Pembicaraan mengenai rokok termasuk pembicaraan abadi yang tidak pernah ada habisnya. Saking abadinya, seorang habib dari malang pernah mengulas perihal seorang perokok yang masuk surga. Alkisah perokok tersebut, sebut saja Gus Mul diberi hadiah untuk masuk surga, semoga ya Gus. Sebelum melewati pintu surga, dia bertanya kepada malaikat penjaga surga.
"Pakdhe malaikat, boleh nanya?"
"Silakan Gus, nanya aja. Ini udah di akhirat, gak perlu takut dihujat haters." Sang Malaikat merespon.

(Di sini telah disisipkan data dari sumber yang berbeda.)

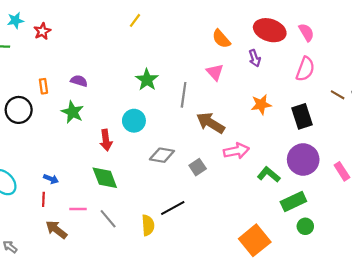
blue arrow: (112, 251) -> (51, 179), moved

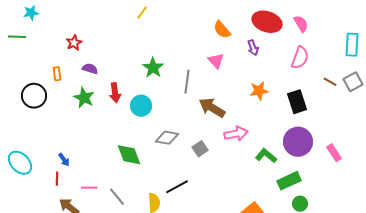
red star: (42, 31) -> (74, 43), moved
red arrow: (106, 140) -> (115, 93), moved
green diamond: (105, 178) -> (129, 155), moved
blue arrow: (51, 179) -> (64, 160), turned 32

"Gini, di Surga nanti ada rokok ndak?" tanya Gus Mul sambil mengernyitkan wajahnya yang tampan.
"Yaa jelas ada dong Gus." Jawab Malaikat sambil tersenyum ramah. Dengan wajah berseri-seri seperti anak yang baru dapat angpao lebaran, Gus Mul masuk ke dalam surga.
Namun, baru duduk di surga selama sepuluh menit, Gus Mul marah dan menemui Sang Malaikat dan bertanya untuk kedua kalinya.
"Pakdhe Kat (malaikat), ini gimana maksud sampean?"
"Apalagi to Gus, kan sudah dapat rokok." Balas malaikat heran.
"Dapat sih dapat. Tapi nyalainnya pripuun. Wong gak ada api disini." Gugat Gus Mul.
"Heuheuheu. Kalau pengen api ya sana, ke neraka." Jawab Malaikat.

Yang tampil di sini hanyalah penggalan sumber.